Les Etats-Unis ont, de par l’architecture-même du réseau des réseaux, la main sur le bouton rouge et peuvent couper instantanément 76 % des DNS de premier niveau, entraînant des embouteillages numériques monstrueux, voire un black-out. De nombreux Etats, dont la France, travaillent depuis des années au développement d’une cyber-bombe-H capable de couper l’accès à Internet d’un pays donné… mais nul ne sait aujourd’hui s’ils en ont, eux, la capacité.

Alors que tout le monde cherche à pouvoir déconnecter tout le monde, maintenir une connectivité au moins nationale en cas de conflit est une décision frappée du coin du bon sens.

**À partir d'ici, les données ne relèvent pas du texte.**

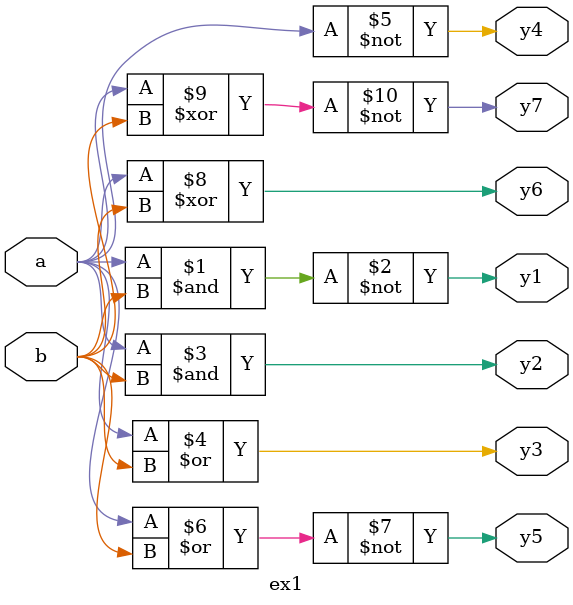
<source format=v>
module ex1(a,b,y1,y2,y3,y4,y5,y6,y7);
  input a,b;
  output y1,y2,y3,y4,y5,y6,y7;
  assign y1 = ~(a&b);
  assign y2=a&b;
  assign y3=a|b;
  assign y4=~a;
  assign y5=~(a|b);
  assign y6=a^b;
  assign y7=~(a^b);
endmodule

</source>
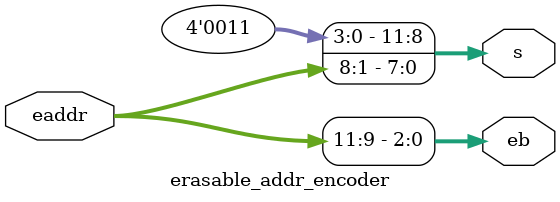
<source format=v>
`timescale 1ns / 1ps
`default_nettype none

module erasable_addr_encoder(
    input wire  [11:1] eaddr,
    output wire [11:9] eb,
    output wire [12:1] s
);

    assign eb = eaddr[11:9];
    assign s[12:9] = 4'b0011;
    assign s[8:1] = eaddr[8:1];

endmodule
`default_nettype wire
</source>
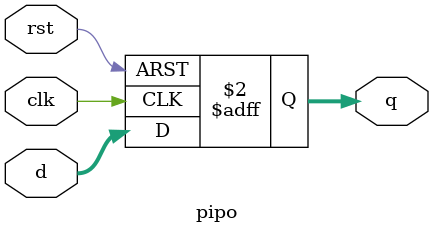
<source format=v>
`timescale 1ns / 1ps


module pipo#(parameter N=4)
(input clk,rst,
input [N-1:0]d,
output  reg [N-1:0]q);
always@(posedge clk or posedge rst)begin
if(rst)
q<=0;
else
q<=d;
end
endmodule

</source>
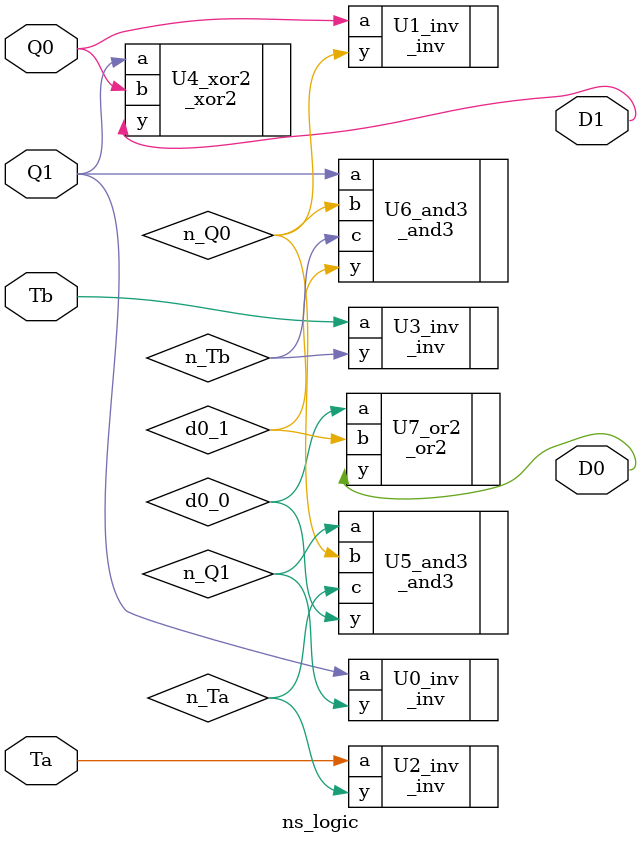
<source format=v>
module ns_logic(Q1, Q0, Ta, Tb, D1, D0);
	input Q1, Q0, Ta, Tb;
	output D1, D0;
	
	wire n_Q1, n_Q0, n_Ta, n_Tb;
	
	// not outputs of inputs
	_inv U0_inv(.a(Q1), .y(n_Q1));
	_inv U1_inv(.a(Q0), .y(n_Q0));
	_inv U2_inv(.a(Ta), .y(n_Ta));
	_inv U3_inv(.a(Tb), .y(n_Tb));
	
	// calculate D1
	_xor2 U4_xor2(.a(Q1), .b(Q0), .y(D1));
	
	// calculate D0
	_and3 U5_and3(.a(n_Q1), .b(n_Q0), .c(n_Ta), .y(d0_0));
	_and3 U6_and3(.a(Q1), .b(n_Q0), .c(n_Tb), .y(d0_1));
	_or2 U7_or2(.a(d0_0), .b(d0_1), .y(D0));
endmodule

</source>
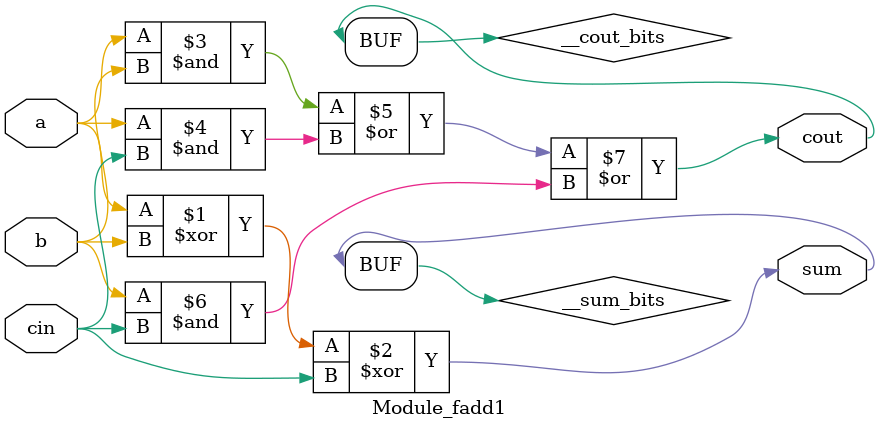
<source format=sv>
module Module_fadd1(
  input  wire a,
              b,
              cin,
  output wire sum,
              cout
);

  // Variables for output ports
  logic __sum_bits;
  logic __cout_bits;

  assign __sum_bits = a ^ b ^ cin;
  assign __cout_bits = a & b | a & cin | b & cin;

  assign sum = __sum_bits;
  assign cout = __cout_bits;
endmodule

</source>
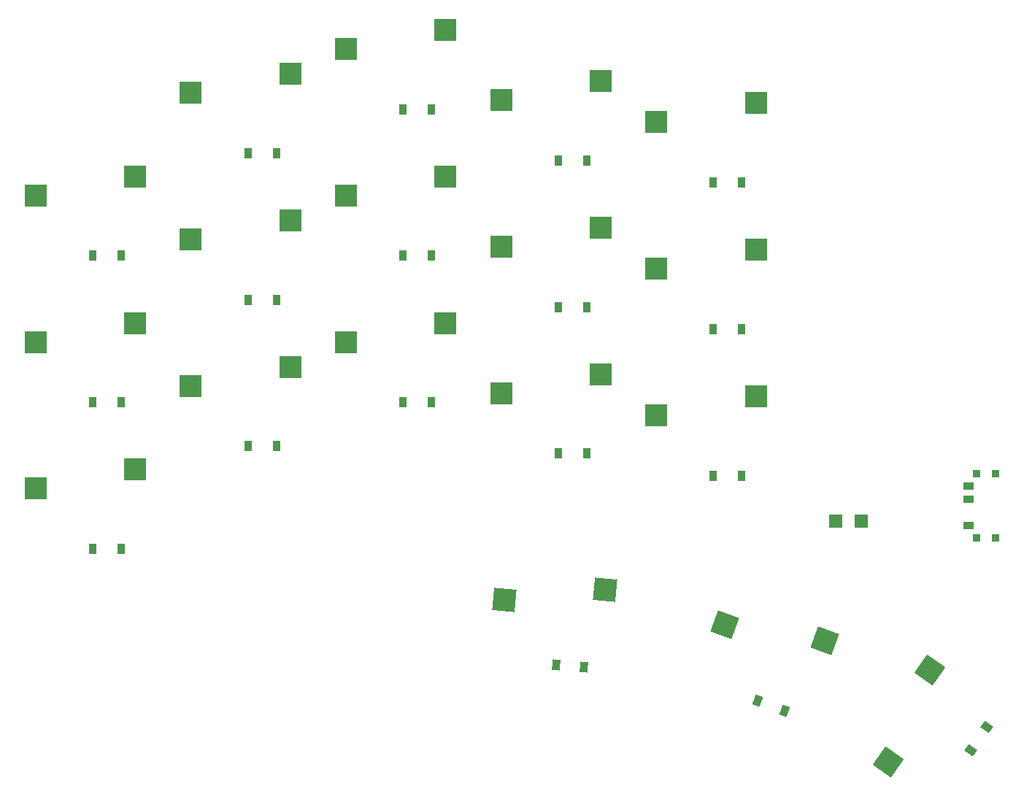
<source format=gbr>
%TF.GenerationSoftware,KiCad,Pcbnew,(6.0.7-1)-1*%
%TF.CreationDate,2022-09-04T19:21:53+10:00*%
%TF.ProjectId,Dusk 36,4475736b-2033-4362-9e6b-696361645f70,v1.0.0*%
%TF.SameCoordinates,Original*%
%TF.FileFunction,Paste,Top*%
%TF.FilePolarity,Positive*%
%FSLAX46Y46*%
G04 Gerber Fmt 4.6, Leading zero omitted, Abs format (unit mm)*
G04 Created by KiCad (PCBNEW (6.0.7-1)-1) date 2022-09-04 19:21:53*
%MOMM*%
%LPD*%
G01*
G04 APERTURE LIST*
G04 Aperture macros list*
%AMRotRect*
0 Rectangle, with rotation*
0 The origin of the aperture is its center*
0 $1 length*
0 $2 width*
0 $3 Rotation angle, in degrees counterclockwise*
0 Add horizontal line*
21,1,$1,$2,0,0,$3*%
G04 Aperture macros list end*
%ADD10R,0.900000X0.900000*%
%ADD11R,1.250000X0.900000*%
%ADD12R,2.600000X2.600000*%
%ADD13R,0.900000X1.200000*%
%ADD14RotRect,0.900000X1.200000X355.000000*%
%ADD15RotRect,2.600000X2.600000X340.000000*%
%ADD16RotRect,0.900000X1.200000X55.000000*%
%ADD17R,1.500000X1.500000*%
%ADD18RotRect,2.600000X2.600000X55.000000*%
%ADD19RotRect,2.600000X2.600000X355.000000*%
%ADD20RotRect,0.900000X1.200000X340.000000*%
G04 APERTURE END LIST*
D10*
%TO.C,T1*%
X239961444Y-100141167D03*
X242161444Y-107541167D03*
X239961444Y-107541167D03*
X242161444Y-100141167D03*
D11*
X238986444Y-106091167D03*
X238986444Y-103091167D03*
X238986444Y-101591167D03*
%TD*%
D12*
%TO.C,S19*%
X196336453Y-88591169D03*
X184786453Y-90791169D03*
%TD*%
D13*
%TO.C,D6*%
X155411442Y-62941168D03*
X158711442Y-62941168D03*
%TD*%
D12*
%TO.C,S7*%
X160336442Y-87741167D03*
X148786442Y-89941167D03*
%TD*%
D14*
%TO.C,D16*%
X191134474Y-122284995D03*
X194421916Y-122572609D03*
%TD*%
D12*
%TO.C,S25*%
X214336452Y-91141167D03*
X202786452Y-93341167D03*
%TD*%
D13*
%TO.C,D1*%
X137411446Y-108841166D03*
X140711446Y-108841166D03*
%TD*%
D12*
%TO.C,S13*%
X178336443Y-82641173D03*
X166786443Y-84841173D03*
%TD*%
D13*
%TO.C,D8*%
X173411442Y-74841174D03*
X176711442Y-74841174D03*
%TD*%
%TO.C,D3*%
X137411449Y-74841168D03*
X140711449Y-74841168D03*
%TD*%
%TO.C,D5*%
X155411445Y-79941170D03*
X158711445Y-79941170D03*
%TD*%
D12*
%TO.C,S5*%
X142336438Y-65641166D03*
X130786438Y-67841166D03*
%TD*%
D15*
%TO.C,S33*%
X222311584Y-119517805D03*
X210705690Y-117634796D03*
%TD*%
D16*
%TO.C,D18*%
X239229194Y-132174088D03*
X241121996Y-129470886D03*
%TD*%
D12*
%TO.C,S17*%
X178336444Y-48641168D03*
X166786444Y-50841168D03*
%TD*%
%TO.C,S21*%
X196336439Y-71591169D03*
X184786439Y-73791169D03*
%TD*%
D17*
%TO.C,PAD1*%
X226561441Y-105591169D03*
%TD*%
D12*
%TO.C,S3*%
X142336447Y-82641163D03*
X130786447Y-84841163D03*
%TD*%
D13*
%TO.C,D12*%
X191411444Y-63791175D03*
X194711444Y-63791175D03*
%TD*%
D12*
%TO.C,S1*%
X142336440Y-99641160D03*
X130786440Y-101841160D03*
%TD*%
%TO.C,S15*%
X178336439Y-65641167D03*
X166786439Y-67841167D03*
%TD*%
D18*
%TO.C,S35*%
X234517847Y-122862859D03*
X229695174Y-133585934D03*
%TD*%
D12*
%TO.C,S27*%
X214336440Y-74141175D03*
X202786440Y-76341175D03*
%TD*%
D19*
%TO.C,S31*%
X196842558Y-113549252D03*
X185144767Y-114734231D03*
%TD*%
D13*
%TO.C,D15*%
X209411447Y-66341168D03*
X212711447Y-66341168D03*
%TD*%
%TO.C,D13*%
X209411444Y-100341176D03*
X212711444Y-100341176D03*
%TD*%
D20*
%TO.C,D17*%
X214537016Y-126478525D03*
X217638002Y-127607191D03*
%TD*%
D13*
%TO.C,D11*%
X191411444Y-80791162D03*
X194711444Y-80791162D03*
%TD*%
D12*
%TO.C,S11*%
X160336439Y-53741165D03*
X148786439Y-55941165D03*
%TD*%
%TO.C,S23*%
X196336438Y-54591167D03*
X184786438Y-56791167D03*
%TD*%
D17*
%TO.C,PAD2*%
X223561448Y-105591175D03*
%TD*%
D13*
%TO.C,D14*%
X209411440Y-83341165D03*
X212711440Y-83341165D03*
%TD*%
%TO.C,D7*%
X173411437Y-91841170D03*
X176711437Y-91841170D03*
%TD*%
%TO.C,D10*%
X191411448Y-97791167D03*
X194711448Y-97791167D03*
%TD*%
D12*
%TO.C,S9*%
X160336445Y-70741170D03*
X148786445Y-72941170D03*
%TD*%
D13*
%TO.C,D4*%
X155411444Y-96941166D03*
X158711444Y-96941166D03*
%TD*%
%TO.C,D9*%
X173411442Y-57841165D03*
X176711442Y-57841165D03*
%TD*%
%TO.C,D2*%
X137411440Y-91841171D03*
X140711440Y-91841171D03*
%TD*%
D12*
%TO.C,S29*%
X214336446Y-57141168D03*
X202786446Y-59341168D03*
%TD*%
M02*

</source>
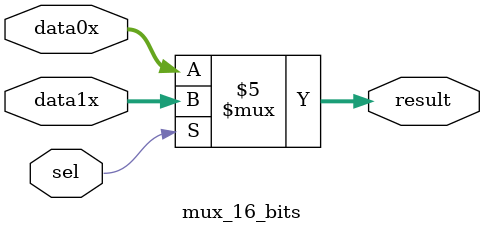
<source format=v>
module mux_16_bits (
	data0x,
	data1x,
	sel,
	result);

	input	[15:0]  data0x;
	input	[15:0]  data1x;
	input	  sel;
	output	[15:0]  result;

	reg [15: 0]	result;
	
initial 
	begin
		result = 16'd0;
	end
	
always@(*)
	begin
		if (sel == 1'b0)
			result = data0x;
		else
			result = data1x;
	end
endmodule

</source>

Nous trouverions inacceptable de ne plus pouvoir accéder au site de notre banque en ligne, dont le nom finit probablement par .com, parce que les Etats-Unis sont entrés en conflit avec la Chine ou la Russie et que la France est un dommage collatéral. Il serait également impensable que, souhaitant nous connecter au site d’une administration française, notre trafic soit redirigé vers un serveur américain parce que l’administration Trump a, sur un coup de tête, décidé que la France est un pays ennemi et mérite des sanctions numériques.

La seule solution pour s’immuniser contre ce risque serait d’avoir la certitude de pouvoir basculer, en cas de nécessité, de l’Internet mondial vers un Intranet national le temps de résoudre le conflit. S’affranchir des serveurs DNS américains est, pour y parvenir, un premier pas nécessaire.

L’Europe pourrait, sur ce sujet, s’inspirer de la Russie pour s’assurer que d’éventuelles mauvaises dispositions de l’oncle Sam à notre égard ne mettent pas notre économie à terre en quelques clics.